The Adelaide Showground holds many of Adelaide's most popular events, including the Royal Adelaide Show.
The Showground (also popularly known as the Wayville Showgrounds) is located in the inner-southern Adelaide suburb of Wayville, just south of Greenhill Road. They are bordered by Goodwood Road (east), Leader Street (south), the railway line (west) and Rose Terrace (north). The Royal Agricultural and Horticultural Society of South Australia (RAHS) has controlled the site since the 1920s, the land having been purchased by the South Australian government prior to the First World War. The Royal Show moved to the present site in 1925.

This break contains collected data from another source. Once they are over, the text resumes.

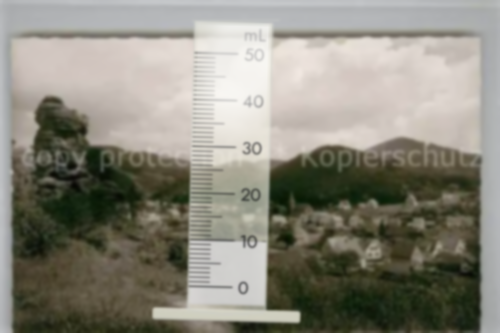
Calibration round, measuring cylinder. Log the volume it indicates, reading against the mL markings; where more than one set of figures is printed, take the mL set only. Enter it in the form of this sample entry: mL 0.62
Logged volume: mL 10
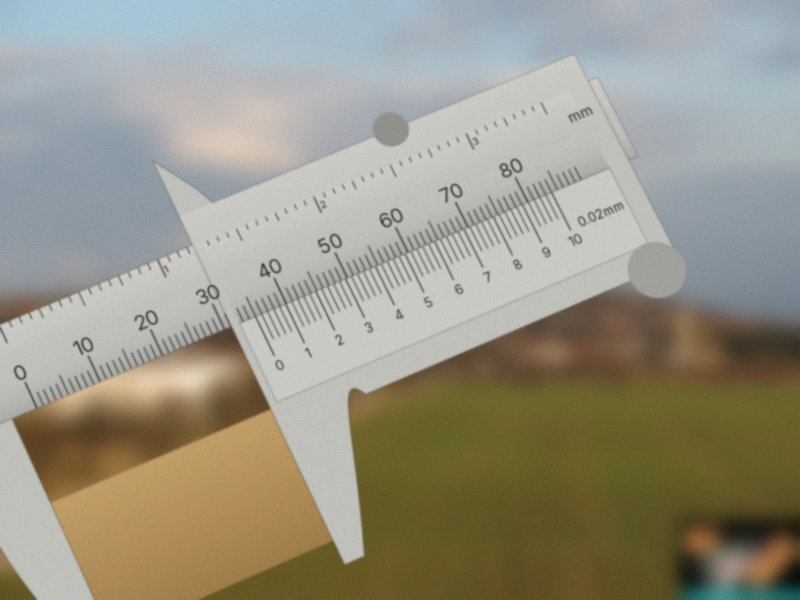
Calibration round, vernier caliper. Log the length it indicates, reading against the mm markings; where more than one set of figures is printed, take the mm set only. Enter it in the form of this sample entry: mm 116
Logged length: mm 35.0
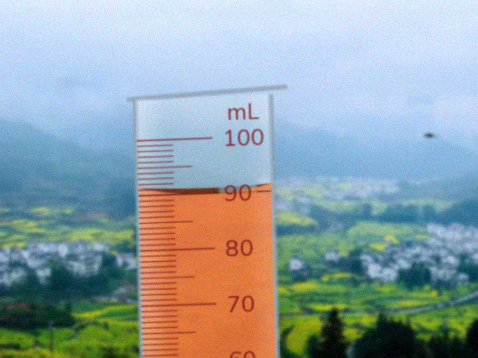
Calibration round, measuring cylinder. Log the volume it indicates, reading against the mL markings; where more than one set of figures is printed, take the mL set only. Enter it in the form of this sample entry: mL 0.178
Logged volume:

The Showground has one of the largest under-cover exhibition spaces in the Southern Hemisphere, and hosts over 140 exhibitions and conferences each year, as well as University of Adelaide and University of South Australia examinations. The RAHS also leases the former Investigator Science and Technology Centre to the Edge Church.
In 2008 Premier Mike Rann announced that the largest rooftop solar installation in Australia would be installed on the new Goyder Pavilion, the centrepiece of the Adelaide Showground upgrade. The $8 million investment saw 10,000 square metres of solar panels installed, generating 14,00 mega-watt hours of solar electricity, the equivalent to powering 200 South Australian homes and saving 1,400 tonnes of greenhouse gas emissions per year. The size of the project meant that the Adelaide Showground is registered as a power station.

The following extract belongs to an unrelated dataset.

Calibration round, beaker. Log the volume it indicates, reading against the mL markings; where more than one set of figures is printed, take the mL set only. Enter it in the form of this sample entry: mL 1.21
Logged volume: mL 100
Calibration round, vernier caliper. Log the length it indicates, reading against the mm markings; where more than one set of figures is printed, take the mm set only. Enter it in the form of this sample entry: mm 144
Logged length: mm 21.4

The main arena of the Showground, which at its peak in the 1920s and 1930s held 35,000 people, but now can hold approximately 14,000, was known as the Speedway Royal during its heyday from 1926 until 1934, and is sometimes referred to as "The birthplace of Australian Speedway", even though dirt track speedway in Australia actually started in Maitland, New South Wales, in 1923. The Speedway was held on an egg-shaped track that has been the main arena since 1926.
The track itself has a dirt and sand mixture over a concrete base and is 510 metres (560 yards) in length. When used it was one of the fastest speedways in Australia with wide open corners and both the front and back straights being over 90 metres (98 yards) in length. In 1928, Wayville was promoted as "The World's Fastest Dirt Track Speedway".
Wayville stopped hosting speedway meetings after 1934. Reasons for this remain unclear, though one theory is that as the arena was also used year-round as Adelaide's harness racing track it was felt that the speedway meetings chopped the track up too much. Another theory was that due to the Great Depression, the promoters could no longer afford to run meetings at the venue. Other than various demonstration runs at the Royal Adelaide Show, speedway would not return to Wayville until 1986, a gap of 52 years. This event was the first West End Speedway International in February 1986 featuring some of the worlds best motorcycle speedway riders. Wayville has also hosted the Australian Solo Championship in 1928 (6 laps), 1929 (3 laps), 1930 (3 laps), 1931 (6 laps), 1932 (3 laps) and again in 2002. It also was the Adelaide venue for the short lived Series 500 (Australian Masters Series) between 1995 and 2000, which featured world championship riders.